Total Synthesis of Chiriquitoxin

Abstract

Tetrodotoxin (TTX, 1), a well-known marine natural product, was originally isolated as a toxic principle of puffer fish intoxication. The toxicity is attributed to a specific blockage for voltage-dependent sodium channels responsible for nerve and muscle excitability. Chiriquitoxin (CHTX, 2), a naturally occurring analog of TTX, was first isolated from the skin of harlequin Costa Rica frog, Atelopus chiriquiensis. The structure of CHTX including all absolute configurations was elucidated on the basis of extensive spectroscopic analyses by Yotsu-Yamashita and Yasumoto in 1990. CHTX possesses the same basic structure of TTX, except that it has a glycine residue attached to the C-11 position. Although CHTX was reported to interfere with both sodium and potassium channels, the details are still unsolved because of the limited availability of 2 from natural sources. Thus, we initiated synthetic studies toward the total synthesis of CHTX (2).

The synthesis commenced with allylic oxidation at C-5 position of hydroxylated compound 3. The resulting 9 was transformed into aldehyde 11 through epoxidation and ozonolysis of the vinyl group. Addition of lithium acetylide as a carboxylic acid equivalent to aldehyde 11gave a 10:1 diastereomeric mixture in favor of the desired product 12. Then, 12 was transformed into diacetate 15, and acetylenic moiety of 15 was cleaved with RuCl₃ and Oxone^Rfollowed by alkaline hydrogen peroxide to give the carboxylic acid intermediate, which underwent spontaneous opening of the epoxide, as expected. Subsequent silylation provided orthoester 16 in good overall yield. Selective deprotection of the acetonide and subsequent cleavage of the resulting 1,2-diol gave an aldehyde, which was protected as internal acetal.

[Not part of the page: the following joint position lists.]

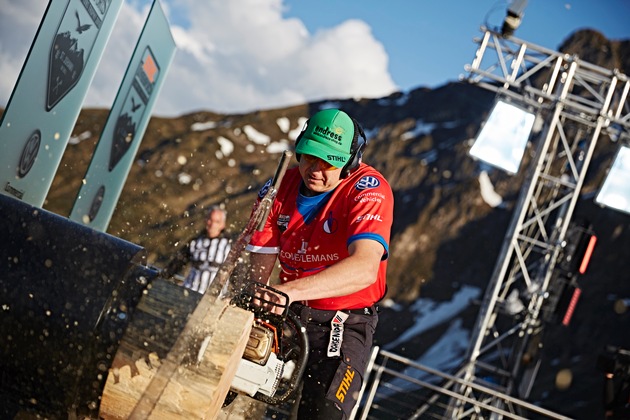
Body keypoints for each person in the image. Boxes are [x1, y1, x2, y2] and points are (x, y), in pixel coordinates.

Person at [245, 108, 394, 419]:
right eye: (310, 156)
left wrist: (287, 291)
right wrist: (257, 303)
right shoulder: (277, 189)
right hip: (287, 313)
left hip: (344, 323)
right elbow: (258, 272)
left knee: (324, 411)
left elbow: (365, 267)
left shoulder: (368, 190)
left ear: (349, 162)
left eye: (330, 162)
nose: (316, 168)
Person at [163, 205, 231, 294]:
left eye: (217, 222)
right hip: (189, 291)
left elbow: (237, 274)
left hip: (212, 298)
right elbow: (176, 264)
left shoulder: (229, 247)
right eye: (210, 220)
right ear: (206, 220)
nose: (212, 224)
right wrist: (161, 277)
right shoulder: (195, 242)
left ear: (222, 225)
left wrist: (232, 296)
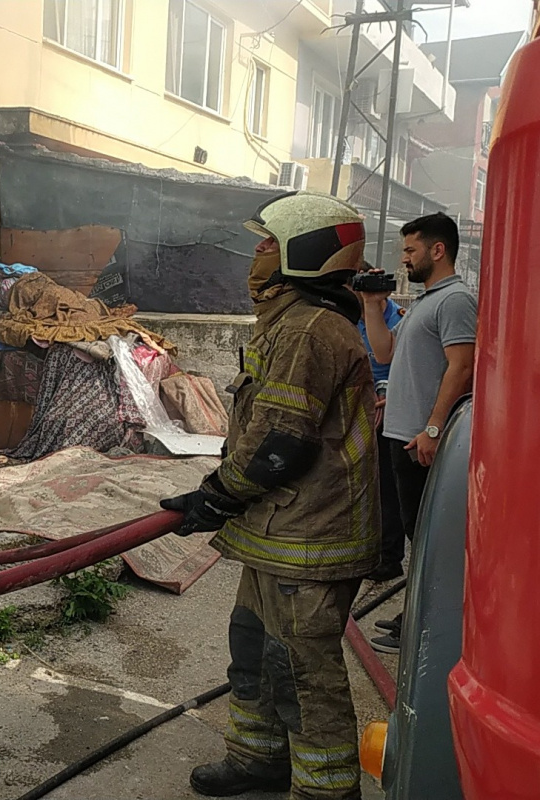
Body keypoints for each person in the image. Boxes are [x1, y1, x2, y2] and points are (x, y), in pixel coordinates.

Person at [161, 191, 378, 800]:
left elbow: (281, 441)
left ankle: (326, 790)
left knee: (301, 672)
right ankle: (258, 759)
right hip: (277, 531)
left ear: (303, 253)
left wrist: (217, 495)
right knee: (254, 648)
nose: (255, 254)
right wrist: (219, 496)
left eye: (268, 242)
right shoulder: (290, 322)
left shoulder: (310, 330)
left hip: (310, 537)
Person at [358, 212, 476, 654]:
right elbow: (384, 352)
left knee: (431, 539)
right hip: (402, 434)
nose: (404, 258)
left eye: (411, 250)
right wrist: (372, 303)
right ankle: (417, 617)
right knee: (416, 535)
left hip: (421, 440)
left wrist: (433, 427)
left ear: (437, 250)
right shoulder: (427, 302)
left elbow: (461, 367)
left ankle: (428, 629)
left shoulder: (455, 300)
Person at [354, 263, 407, 583]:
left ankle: (389, 556)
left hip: (386, 410)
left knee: (387, 486)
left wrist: (386, 393)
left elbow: (403, 363)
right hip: (358, 405)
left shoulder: (398, 319)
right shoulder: (349, 318)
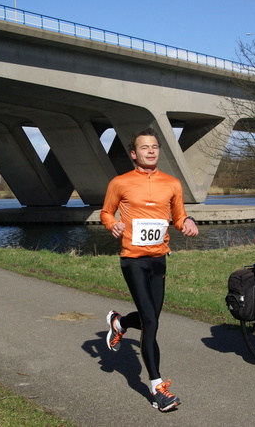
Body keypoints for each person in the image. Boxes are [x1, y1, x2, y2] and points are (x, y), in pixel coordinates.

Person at [100, 127, 199, 412]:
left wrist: (187, 222)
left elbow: (178, 216)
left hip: (159, 259)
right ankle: (157, 389)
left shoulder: (172, 183)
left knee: (150, 318)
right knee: (152, 324)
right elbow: (106, 212)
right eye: (145, 147)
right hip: (133, 259)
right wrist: (112, 224)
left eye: (155, 146)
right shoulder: (120, 182)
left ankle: (119, 323)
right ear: (134, 154)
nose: (151, 151)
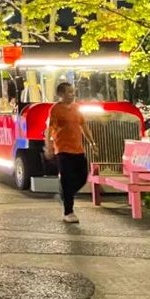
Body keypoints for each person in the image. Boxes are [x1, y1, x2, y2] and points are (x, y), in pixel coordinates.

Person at [45, 82, 97, 224]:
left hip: (78, 149)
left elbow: (83, 125)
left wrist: (92, 143)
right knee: (67, 180)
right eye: (69, 92)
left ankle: (65, 194)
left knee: (82, 177)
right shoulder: (55, 109)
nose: (73, 94)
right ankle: (68, 212)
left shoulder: (76, 108)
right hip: (63, 149)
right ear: (61, 94)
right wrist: (48, 146)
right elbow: (49, 129)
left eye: (73, 92)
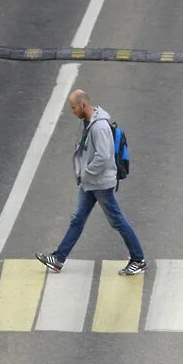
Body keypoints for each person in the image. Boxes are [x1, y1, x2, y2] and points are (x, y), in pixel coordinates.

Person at [36, 90, 147, 276]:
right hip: (91, 184)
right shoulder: (89, 122)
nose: (72, 112)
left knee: (117, 221)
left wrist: (86, 173)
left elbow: (104, 157)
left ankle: (139, 259)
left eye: (73, 108)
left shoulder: (99, 127)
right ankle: (58, 259)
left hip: (101, 184)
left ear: (83, 105)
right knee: (77, 219)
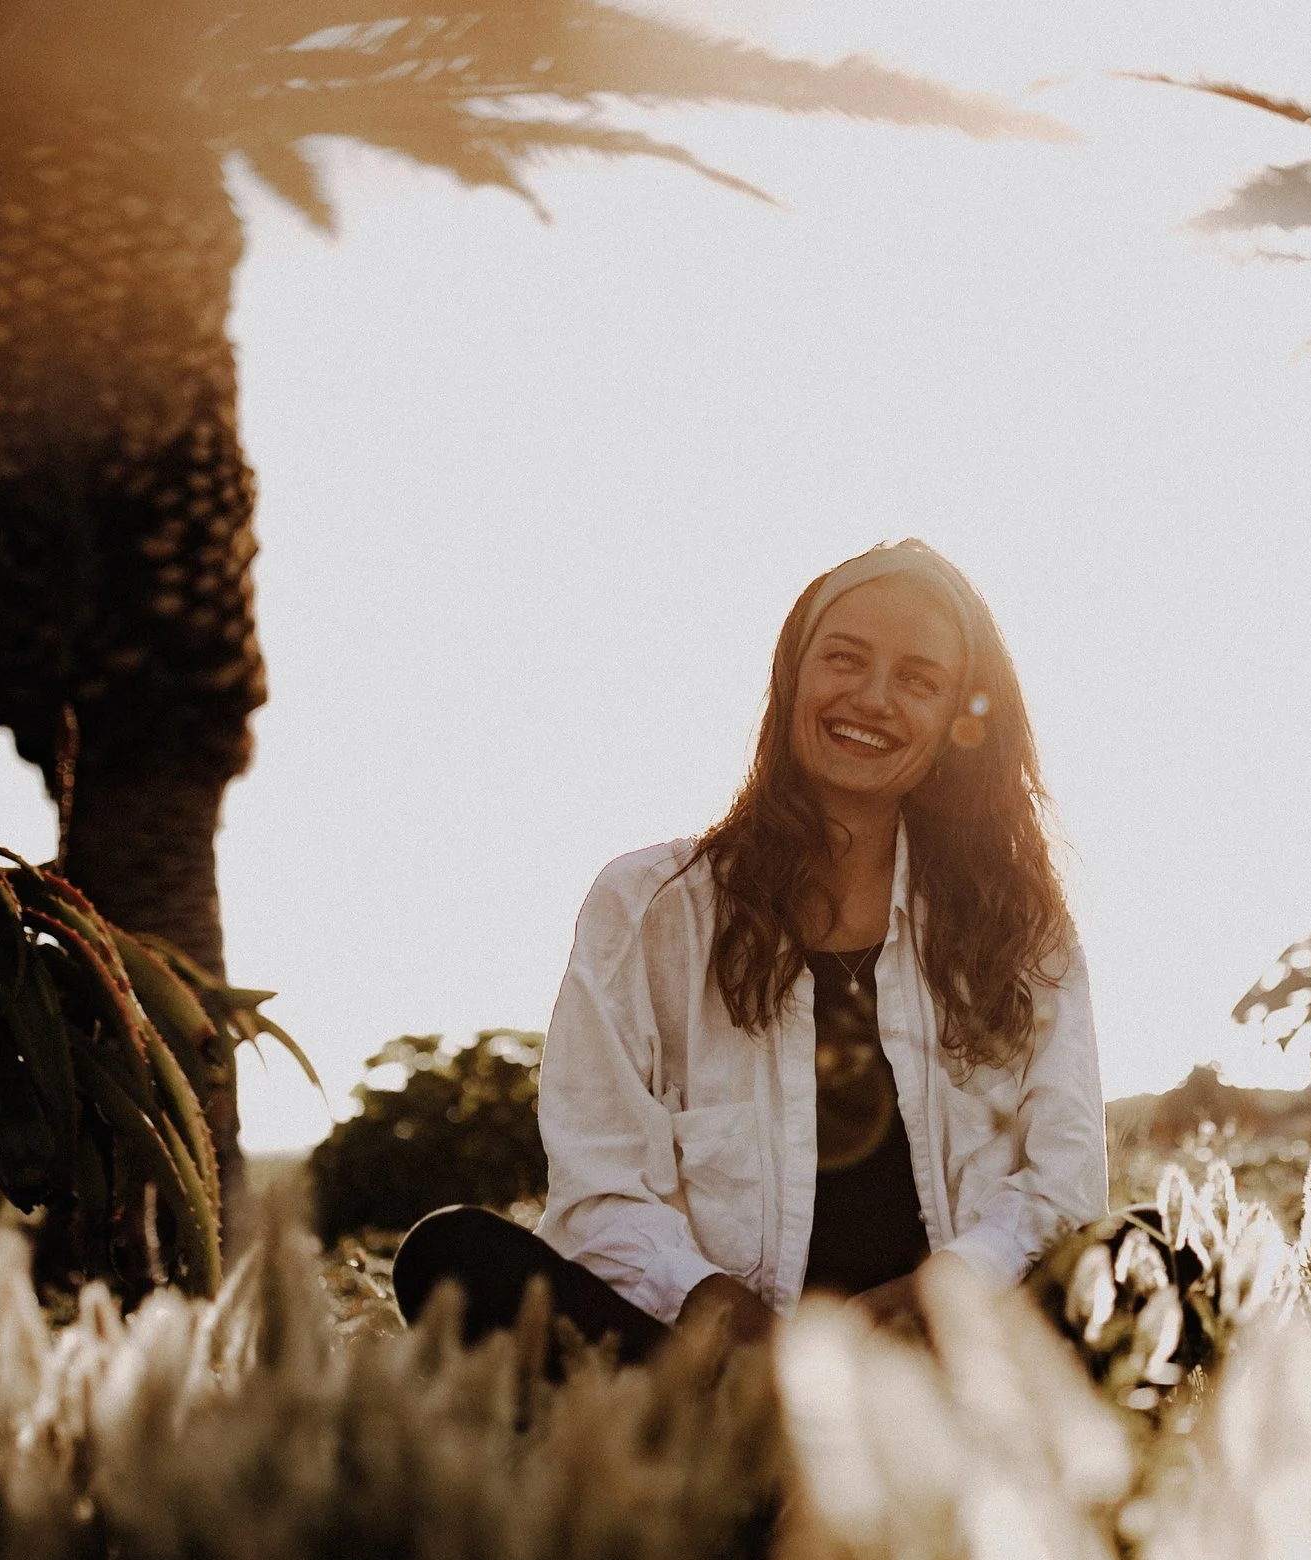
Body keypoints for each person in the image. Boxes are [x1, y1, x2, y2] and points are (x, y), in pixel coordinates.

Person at [391, 538, 1106, 1354]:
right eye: (845, 658)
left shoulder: (1019, 927)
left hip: (953, 1370)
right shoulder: (647, 907)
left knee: (1157, 1254)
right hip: (709, 1370)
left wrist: (927, 1303)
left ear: (955, 723)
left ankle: (793, 1469)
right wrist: (749, 1344)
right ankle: (742, 1455)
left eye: (918, 679)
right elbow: (602, 1192)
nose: (872, 697)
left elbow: (1064, 1190)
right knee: (451, 1256)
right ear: (792, 676)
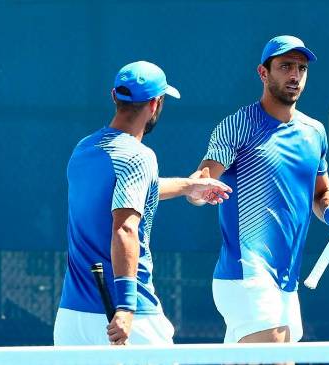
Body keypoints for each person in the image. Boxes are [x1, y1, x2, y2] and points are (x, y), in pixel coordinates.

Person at [188, 35, 329, 343]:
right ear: (263, 73)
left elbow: (319, 194)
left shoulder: (314, 133)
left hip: (285, 284)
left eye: (301, 68)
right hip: (247, 275)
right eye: (285, 67)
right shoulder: (238, 126)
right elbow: (204, 177)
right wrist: (198, 191)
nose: (295, 76)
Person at [54, 61, 232, 346]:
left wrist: (190, 185)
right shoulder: (138, 157)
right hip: (126, 317)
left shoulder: (84, 149)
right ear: (155, 104)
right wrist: (125, 308)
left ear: (115, 97)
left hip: (72, 319)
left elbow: (129, 192)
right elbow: (124, 228)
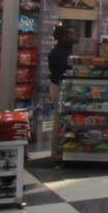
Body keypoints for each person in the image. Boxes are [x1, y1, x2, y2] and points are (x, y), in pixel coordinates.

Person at [47, 24, 76, 162]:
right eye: (70, 34)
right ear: (62, 36)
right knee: (59, 120)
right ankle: (55, 152)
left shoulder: (72, 50)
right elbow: (61, 69)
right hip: (58, 87)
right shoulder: (56, 53)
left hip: (69, 87)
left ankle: (70, 148)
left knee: (69, 120)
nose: (73, 36)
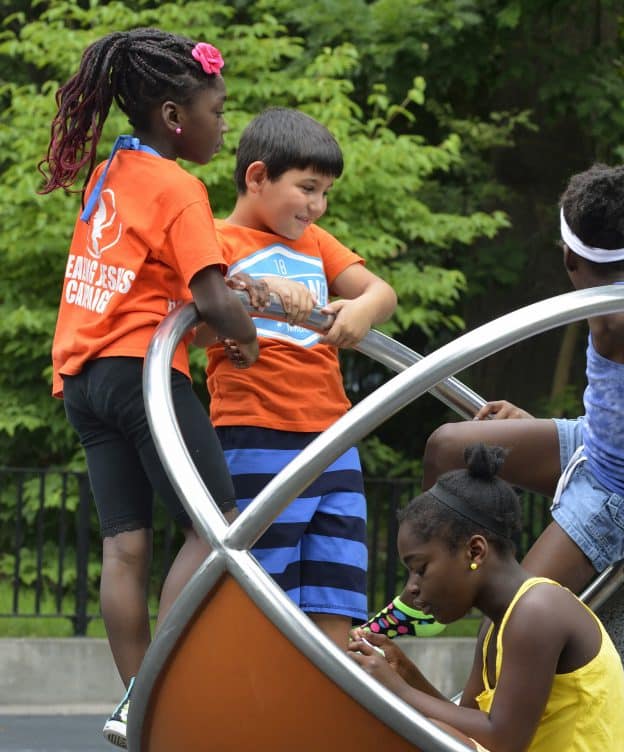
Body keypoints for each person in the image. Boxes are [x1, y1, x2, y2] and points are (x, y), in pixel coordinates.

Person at [363, 162, 624, 637]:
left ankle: (465, 607)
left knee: (512, 628)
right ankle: (432, 587)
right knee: (447, 445)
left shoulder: (618, 315)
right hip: (592, 443)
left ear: (568, 260)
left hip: (618, 493)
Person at [41, 29, 263, 748]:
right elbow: (213, 294)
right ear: (175, 116)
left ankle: (136, 702)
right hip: (143, 374)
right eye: (216, 109)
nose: (223, 123)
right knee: (219, 523)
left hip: (83, 377)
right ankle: (159, 683)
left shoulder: (114, 172)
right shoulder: (179, 186)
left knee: (124, 547)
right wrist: (245, 339)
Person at [203, 107, 397, 648]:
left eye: (325, 193)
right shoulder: (215, 241)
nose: (317, 205)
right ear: (257, 176)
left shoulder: (315, 241)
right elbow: (195, 326)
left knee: (335, 590)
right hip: (256, 430)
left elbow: (381, 292)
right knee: (261, 589)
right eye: (307, 188)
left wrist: (358, 312)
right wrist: (255, 290)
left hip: (334, 439)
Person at [348, 444, 624, 752]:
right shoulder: (495, 627)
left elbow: (502, 740)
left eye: (420, 569)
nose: (412, 588)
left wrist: (399, 692)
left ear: (475, 551)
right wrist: (406, 676)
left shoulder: (539, 611)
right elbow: (467, 726)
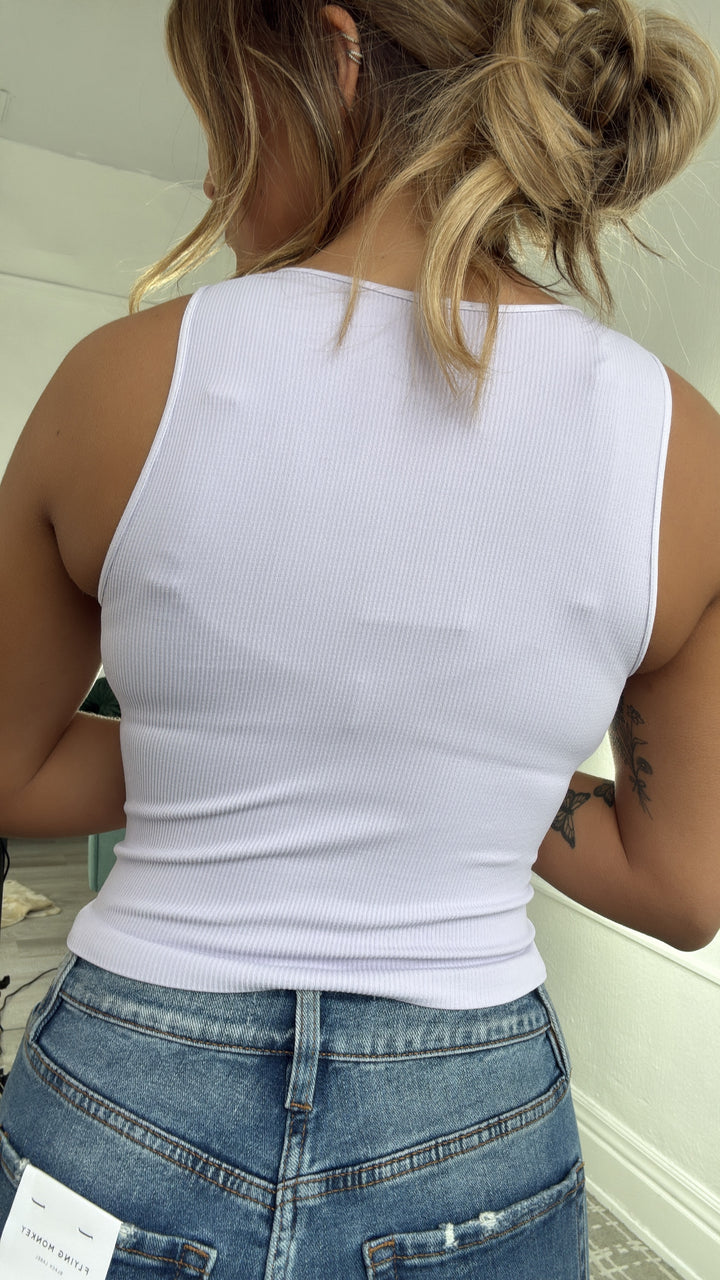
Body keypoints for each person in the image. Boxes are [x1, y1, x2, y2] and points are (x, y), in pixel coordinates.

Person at [0, 1, 719, 1275]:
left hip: (126, 1093)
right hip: (471, 1122)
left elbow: (11, 772)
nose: (212, 177)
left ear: (331, 60)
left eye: (220, 116)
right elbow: (680, 888)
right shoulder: (684, 449)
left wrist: (231, 755)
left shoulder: (114, 383)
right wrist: (453, 769)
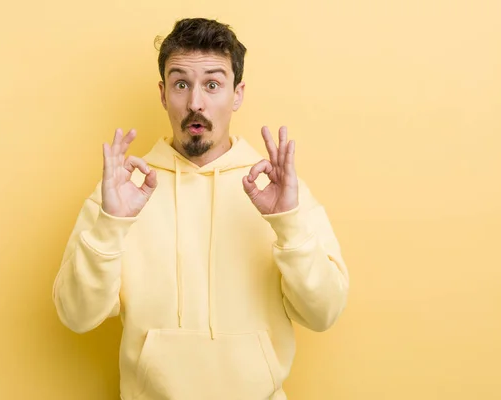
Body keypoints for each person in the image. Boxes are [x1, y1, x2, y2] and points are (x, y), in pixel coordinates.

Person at [52, 17, 349, 400]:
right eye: (181, 84)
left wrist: (287, 223)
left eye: (212, 84)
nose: (195, 103)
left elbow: (323, 314)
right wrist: (111, 225)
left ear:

Toward the total synthesis of CHTX (2), introduction of a glycine residue at the C-11 position by aldol reaction was examined. After one-pot transformation from trichloroacetamide of 17 into benzyl carbamate, MTM-protected aldehyde 21 was synthesized in 2 steps. Addition of lithium enolate generated from iminolactone 22 to aldehyde 21 proceeded in a highly stereoselective manner, yielding the desired anti-aldol adduct 23 as a single product. Hydrogenolytic deprotection of Cbz group of 23 and subsequent guanidinylation gave di-Boc guanidine 24. Since deprotection of the MTM group under the conventional conditions failed to give the expected alcohol, we developed a new deprotection method of MTM group by utilizing Pummerer reaction; oxidation of 24 with MCPBA was followed by treatment of the resulting sulfoxide 25 with TFAA to give mono-thioacetal 26. Then, sequential hydrolysis provided diol 27. Deprotection of all the protecting groups of 27 with aqueous HF provided 4,9-anhydroCHTX-13,6-lactone (28), which was further treated with aqueous pyridine to furnish CHTX (2). The NMR spectra of the synthesized 2 were identical to those of the natural chiriquitoxin.